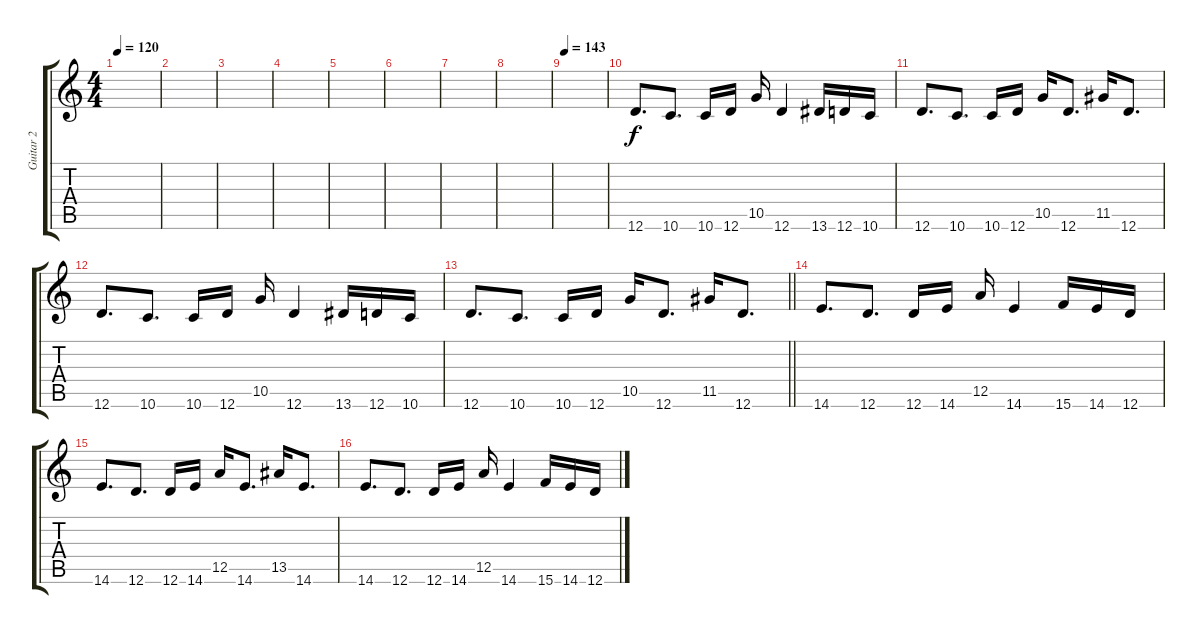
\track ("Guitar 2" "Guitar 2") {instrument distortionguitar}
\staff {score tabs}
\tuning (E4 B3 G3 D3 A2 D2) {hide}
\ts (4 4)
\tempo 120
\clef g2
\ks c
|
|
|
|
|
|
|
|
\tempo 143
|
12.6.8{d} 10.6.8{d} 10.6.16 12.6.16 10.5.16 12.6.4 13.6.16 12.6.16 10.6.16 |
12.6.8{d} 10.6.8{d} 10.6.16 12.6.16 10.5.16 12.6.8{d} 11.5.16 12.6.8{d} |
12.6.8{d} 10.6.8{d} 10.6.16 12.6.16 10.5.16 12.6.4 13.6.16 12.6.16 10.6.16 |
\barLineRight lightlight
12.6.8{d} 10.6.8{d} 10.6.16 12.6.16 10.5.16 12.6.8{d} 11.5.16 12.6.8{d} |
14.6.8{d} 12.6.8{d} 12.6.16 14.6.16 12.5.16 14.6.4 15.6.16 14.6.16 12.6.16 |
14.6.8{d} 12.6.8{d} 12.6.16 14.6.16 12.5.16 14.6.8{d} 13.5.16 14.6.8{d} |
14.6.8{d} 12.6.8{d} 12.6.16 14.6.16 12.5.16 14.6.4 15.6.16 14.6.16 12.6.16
•••
### SHORT EXERCISE
Format the notation in the listing above as a numbered list with one line per item. Skip any blank lines and leave the picture out.

### FINAL RESULT
1. \track ("Guitar 2" "Guitar 2") {instrument distortionguitar}
2. \staff {score tabs}
3. \tuning (E4 B3 G3 D3 A2 D2) {hide}
4. \ts (4 4)
5. \tempo 120
6. \clef g2
7. \ks c
8. |
9. |
10. |
11. |
12. |
13. |
14. |
15. |
16. \tempo 143
17. |
18. 12.6.8{d} 10.6.8{d} 10.6.16 12.6.16 10.5.16 12.6.4 13.6.16 12.6.16 10.6.16 |
19. 12.6.8{d} 10.6.8{d} 10.6.16 12.6.16 10.5.16 12.6.8{d} 11.5.16 12.6.8{d} |
20. 12.6.8{d} 10.6.8{d} 10.6.16 12.6.16 10.5.16 12.6.4 13.6.16 12.6.16 10.6.16 |
21. \barLineRight lightlight
22. 12.6.8{d} 10.6.8{d} 10.6.16 12.6.16 10.5.16 12.6.8{d} 11.5.16 12.6.8{d} |
23. 14.6.8{d} 12.6.8{d} 12.6.16 14.6.16 12.5.16 14.6.4 15.6.16 14.6.16 12.6.16 |
24. 14.6.8{d} 12.6.8{d} 12.6.16 14.6.16 12.5.16 14.6.8{d} 13.5.16 14.6.8{d} |
25. 14.6.8{d} 12.6.8{d} 12.6.16 14.6.16 12.5.16 14.6.4 15.6.16 14.6.16 12.6.16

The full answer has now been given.